ドキドキとうるさい心臓の音が三日月に聞こえるんじゃないかって、つーかむしろ口から心臓飛び出るんじゃねぇかってくらい───緊張した。
けど、
「……うん!」
はっきりと鼓膜に届いた声。
また心臓がバクバクなって、だけど白い歯を覗かせて笑う三日月に「ヨシ!」なんて心の中でガッツポーズ。
「ライン、するわ。」
「うん。」
「あとさ、電話とか……してもいいか?」
「うん。」
「あ、」
「え?」
一歩。
踏み出した先に、確かに広がっていた世界。
「おまえも鼻あけーじゃん。

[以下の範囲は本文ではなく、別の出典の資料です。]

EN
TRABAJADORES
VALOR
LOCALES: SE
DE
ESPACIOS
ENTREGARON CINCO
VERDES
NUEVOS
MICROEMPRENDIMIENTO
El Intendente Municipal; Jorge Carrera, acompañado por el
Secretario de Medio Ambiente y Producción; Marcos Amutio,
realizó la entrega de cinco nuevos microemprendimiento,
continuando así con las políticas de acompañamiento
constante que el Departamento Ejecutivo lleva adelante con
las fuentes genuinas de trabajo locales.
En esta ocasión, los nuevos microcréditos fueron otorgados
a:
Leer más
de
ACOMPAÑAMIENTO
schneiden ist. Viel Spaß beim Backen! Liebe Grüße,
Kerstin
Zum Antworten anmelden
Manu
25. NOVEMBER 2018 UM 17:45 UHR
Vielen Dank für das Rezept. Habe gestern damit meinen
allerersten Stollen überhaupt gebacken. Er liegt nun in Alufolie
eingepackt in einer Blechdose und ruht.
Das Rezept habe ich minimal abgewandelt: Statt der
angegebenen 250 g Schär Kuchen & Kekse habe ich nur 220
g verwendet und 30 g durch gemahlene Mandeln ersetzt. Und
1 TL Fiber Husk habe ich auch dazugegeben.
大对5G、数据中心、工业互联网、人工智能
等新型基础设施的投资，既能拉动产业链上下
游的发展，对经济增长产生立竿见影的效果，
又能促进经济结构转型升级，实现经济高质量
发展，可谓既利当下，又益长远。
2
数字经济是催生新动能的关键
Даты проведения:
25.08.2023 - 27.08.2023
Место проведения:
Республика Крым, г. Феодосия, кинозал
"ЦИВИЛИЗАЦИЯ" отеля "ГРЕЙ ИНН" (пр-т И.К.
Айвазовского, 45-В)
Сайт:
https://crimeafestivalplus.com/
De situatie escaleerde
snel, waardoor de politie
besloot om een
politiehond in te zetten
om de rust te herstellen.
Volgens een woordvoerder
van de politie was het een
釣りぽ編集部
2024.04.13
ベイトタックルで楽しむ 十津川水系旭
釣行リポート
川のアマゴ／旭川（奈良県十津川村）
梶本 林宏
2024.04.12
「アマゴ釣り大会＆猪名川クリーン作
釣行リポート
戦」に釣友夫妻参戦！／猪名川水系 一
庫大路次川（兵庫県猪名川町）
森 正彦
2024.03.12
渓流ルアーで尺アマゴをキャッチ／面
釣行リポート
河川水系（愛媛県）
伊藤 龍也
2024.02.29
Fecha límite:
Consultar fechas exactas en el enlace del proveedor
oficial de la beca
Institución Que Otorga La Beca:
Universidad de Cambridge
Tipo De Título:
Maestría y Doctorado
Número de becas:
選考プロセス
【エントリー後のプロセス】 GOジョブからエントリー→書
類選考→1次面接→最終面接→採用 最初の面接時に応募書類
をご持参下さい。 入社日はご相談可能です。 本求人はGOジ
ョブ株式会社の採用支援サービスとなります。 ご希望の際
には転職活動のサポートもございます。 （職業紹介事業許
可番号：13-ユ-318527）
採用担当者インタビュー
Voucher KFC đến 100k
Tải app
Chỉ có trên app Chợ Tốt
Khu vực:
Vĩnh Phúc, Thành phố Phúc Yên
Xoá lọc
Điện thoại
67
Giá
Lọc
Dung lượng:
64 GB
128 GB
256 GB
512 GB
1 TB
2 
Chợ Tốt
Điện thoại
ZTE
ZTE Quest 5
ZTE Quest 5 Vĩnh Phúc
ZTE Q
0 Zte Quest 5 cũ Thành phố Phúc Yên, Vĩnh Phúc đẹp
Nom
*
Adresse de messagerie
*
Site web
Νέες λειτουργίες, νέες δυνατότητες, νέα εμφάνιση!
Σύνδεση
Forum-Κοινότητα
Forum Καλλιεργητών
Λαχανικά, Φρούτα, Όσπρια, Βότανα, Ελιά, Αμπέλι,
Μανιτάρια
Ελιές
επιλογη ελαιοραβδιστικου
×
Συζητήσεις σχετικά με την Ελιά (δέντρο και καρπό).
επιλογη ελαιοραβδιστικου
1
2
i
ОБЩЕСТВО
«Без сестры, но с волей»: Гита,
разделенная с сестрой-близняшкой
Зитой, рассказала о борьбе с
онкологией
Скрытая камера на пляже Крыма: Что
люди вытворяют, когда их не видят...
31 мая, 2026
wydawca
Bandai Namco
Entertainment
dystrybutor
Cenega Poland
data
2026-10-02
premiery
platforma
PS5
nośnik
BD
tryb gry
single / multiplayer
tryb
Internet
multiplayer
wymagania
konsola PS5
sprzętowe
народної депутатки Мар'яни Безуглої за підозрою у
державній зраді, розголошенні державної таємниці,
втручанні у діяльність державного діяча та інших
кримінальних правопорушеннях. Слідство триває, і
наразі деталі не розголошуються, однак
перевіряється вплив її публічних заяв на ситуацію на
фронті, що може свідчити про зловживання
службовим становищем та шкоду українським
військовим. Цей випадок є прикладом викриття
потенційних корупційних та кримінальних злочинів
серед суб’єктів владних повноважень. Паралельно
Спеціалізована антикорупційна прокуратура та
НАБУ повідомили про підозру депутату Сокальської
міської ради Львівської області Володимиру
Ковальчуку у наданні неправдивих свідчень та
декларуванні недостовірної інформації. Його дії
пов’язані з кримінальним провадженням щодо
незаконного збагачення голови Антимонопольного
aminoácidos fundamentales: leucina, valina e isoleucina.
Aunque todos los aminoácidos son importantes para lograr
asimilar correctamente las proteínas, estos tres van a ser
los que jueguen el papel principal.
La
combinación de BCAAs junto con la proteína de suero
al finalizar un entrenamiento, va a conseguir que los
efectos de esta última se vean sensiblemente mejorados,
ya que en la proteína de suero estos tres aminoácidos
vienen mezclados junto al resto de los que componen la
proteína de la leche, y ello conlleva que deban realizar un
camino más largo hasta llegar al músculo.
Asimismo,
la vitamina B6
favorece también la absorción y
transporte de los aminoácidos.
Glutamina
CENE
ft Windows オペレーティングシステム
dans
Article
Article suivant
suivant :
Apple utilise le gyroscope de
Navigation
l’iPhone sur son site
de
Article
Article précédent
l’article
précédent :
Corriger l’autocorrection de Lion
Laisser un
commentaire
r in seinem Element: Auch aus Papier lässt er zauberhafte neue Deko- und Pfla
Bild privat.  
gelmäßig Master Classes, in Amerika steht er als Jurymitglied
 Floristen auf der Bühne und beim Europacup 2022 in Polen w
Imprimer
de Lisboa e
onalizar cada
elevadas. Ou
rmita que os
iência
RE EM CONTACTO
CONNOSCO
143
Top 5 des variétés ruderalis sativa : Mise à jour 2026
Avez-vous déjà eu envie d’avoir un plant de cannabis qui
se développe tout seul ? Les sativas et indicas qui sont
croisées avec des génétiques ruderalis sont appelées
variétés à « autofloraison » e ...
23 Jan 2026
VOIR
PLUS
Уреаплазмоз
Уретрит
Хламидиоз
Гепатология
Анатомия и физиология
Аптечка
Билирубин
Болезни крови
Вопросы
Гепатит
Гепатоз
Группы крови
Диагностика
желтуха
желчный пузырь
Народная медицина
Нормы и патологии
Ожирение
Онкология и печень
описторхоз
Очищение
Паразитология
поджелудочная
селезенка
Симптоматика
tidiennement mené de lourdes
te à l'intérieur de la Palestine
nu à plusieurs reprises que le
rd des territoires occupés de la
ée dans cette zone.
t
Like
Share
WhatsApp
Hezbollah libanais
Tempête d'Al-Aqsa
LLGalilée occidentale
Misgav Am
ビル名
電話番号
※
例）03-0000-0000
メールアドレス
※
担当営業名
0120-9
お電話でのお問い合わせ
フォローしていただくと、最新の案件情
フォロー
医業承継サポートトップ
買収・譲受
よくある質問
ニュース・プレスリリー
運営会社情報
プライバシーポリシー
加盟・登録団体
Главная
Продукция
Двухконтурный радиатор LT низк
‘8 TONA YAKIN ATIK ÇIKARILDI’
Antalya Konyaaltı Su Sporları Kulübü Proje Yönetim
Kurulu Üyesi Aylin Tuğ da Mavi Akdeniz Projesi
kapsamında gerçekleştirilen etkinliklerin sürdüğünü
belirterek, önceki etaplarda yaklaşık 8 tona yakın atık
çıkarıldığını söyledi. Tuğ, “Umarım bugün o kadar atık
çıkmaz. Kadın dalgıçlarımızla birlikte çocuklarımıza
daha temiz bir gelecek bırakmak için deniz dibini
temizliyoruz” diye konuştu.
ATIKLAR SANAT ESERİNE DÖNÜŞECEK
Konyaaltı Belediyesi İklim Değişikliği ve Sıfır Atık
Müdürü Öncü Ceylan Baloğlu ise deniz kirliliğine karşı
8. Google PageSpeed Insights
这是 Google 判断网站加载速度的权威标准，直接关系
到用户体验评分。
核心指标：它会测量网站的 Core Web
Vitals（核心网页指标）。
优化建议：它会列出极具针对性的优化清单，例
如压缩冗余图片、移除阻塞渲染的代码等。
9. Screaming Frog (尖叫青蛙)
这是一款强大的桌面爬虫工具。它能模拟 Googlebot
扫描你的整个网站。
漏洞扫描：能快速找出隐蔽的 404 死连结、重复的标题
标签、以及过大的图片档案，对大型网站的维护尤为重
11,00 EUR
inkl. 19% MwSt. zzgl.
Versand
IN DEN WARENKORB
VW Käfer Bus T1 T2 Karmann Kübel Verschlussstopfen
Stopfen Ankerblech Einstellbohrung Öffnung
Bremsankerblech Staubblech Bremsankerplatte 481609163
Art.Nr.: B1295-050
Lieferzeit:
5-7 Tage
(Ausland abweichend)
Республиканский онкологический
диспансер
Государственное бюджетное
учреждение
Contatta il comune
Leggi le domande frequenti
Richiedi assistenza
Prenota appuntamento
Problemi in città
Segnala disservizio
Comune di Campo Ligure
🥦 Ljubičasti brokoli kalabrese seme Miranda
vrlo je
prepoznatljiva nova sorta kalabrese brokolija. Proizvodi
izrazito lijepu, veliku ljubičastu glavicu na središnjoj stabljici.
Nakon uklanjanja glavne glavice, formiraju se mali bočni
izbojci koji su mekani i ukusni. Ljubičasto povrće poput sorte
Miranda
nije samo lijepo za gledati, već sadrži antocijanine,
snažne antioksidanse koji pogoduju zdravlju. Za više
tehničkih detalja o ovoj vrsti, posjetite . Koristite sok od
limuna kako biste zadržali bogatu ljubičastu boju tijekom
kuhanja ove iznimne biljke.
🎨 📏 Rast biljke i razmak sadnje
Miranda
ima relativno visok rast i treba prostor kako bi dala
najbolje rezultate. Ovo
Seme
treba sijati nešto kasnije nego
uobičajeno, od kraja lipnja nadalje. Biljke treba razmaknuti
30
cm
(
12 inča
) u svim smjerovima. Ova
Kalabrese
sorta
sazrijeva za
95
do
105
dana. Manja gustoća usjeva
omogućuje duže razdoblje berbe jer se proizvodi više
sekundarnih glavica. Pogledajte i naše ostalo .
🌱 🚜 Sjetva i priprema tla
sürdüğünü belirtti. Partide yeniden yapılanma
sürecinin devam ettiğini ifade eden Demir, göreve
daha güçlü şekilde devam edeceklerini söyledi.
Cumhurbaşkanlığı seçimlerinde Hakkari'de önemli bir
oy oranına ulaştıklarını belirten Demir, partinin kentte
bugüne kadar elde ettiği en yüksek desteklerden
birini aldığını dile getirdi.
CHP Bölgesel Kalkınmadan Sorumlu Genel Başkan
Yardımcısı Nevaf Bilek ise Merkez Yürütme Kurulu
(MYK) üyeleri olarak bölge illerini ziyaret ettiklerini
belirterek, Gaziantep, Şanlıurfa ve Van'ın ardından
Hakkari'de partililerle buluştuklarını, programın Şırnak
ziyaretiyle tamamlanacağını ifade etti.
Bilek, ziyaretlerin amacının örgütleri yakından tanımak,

」
「うっそ!ヤダ!」
「アハハ。」
ドキドキしてワクワクして、キンチョーだってするけどめっちゃ楽しくて、
「岩泉。」
名前を呼ぶ声だって、特別に聞こえる。
「おう。」
「ねぇ、」
寒い夜の帰り道なのに、たまらなく胸が弾む。
だから───
「おう。」
クリスマス、きっと言う。
三日月が好きだ。
だから、もっと一緒にいたい。
ちゃんと言うから。
『付き合って』って、俺の気持ち。
きっと、クリスマスに伝えるから……!
「なんか、すっごい楽しみ。」
笑う三日月。
つないだ手はそのままで、耳元で弾む声。
本番まで、あと1ヵ月。
ちゃんと伝えられるように───
(……ヤベ、練習しねぇと!)
及川になんて頼れない。
だから明日から鏡の前で猛特訓だな、なんて恥ずかしい自分に思わずツッ込んだことは───誰にも言えない。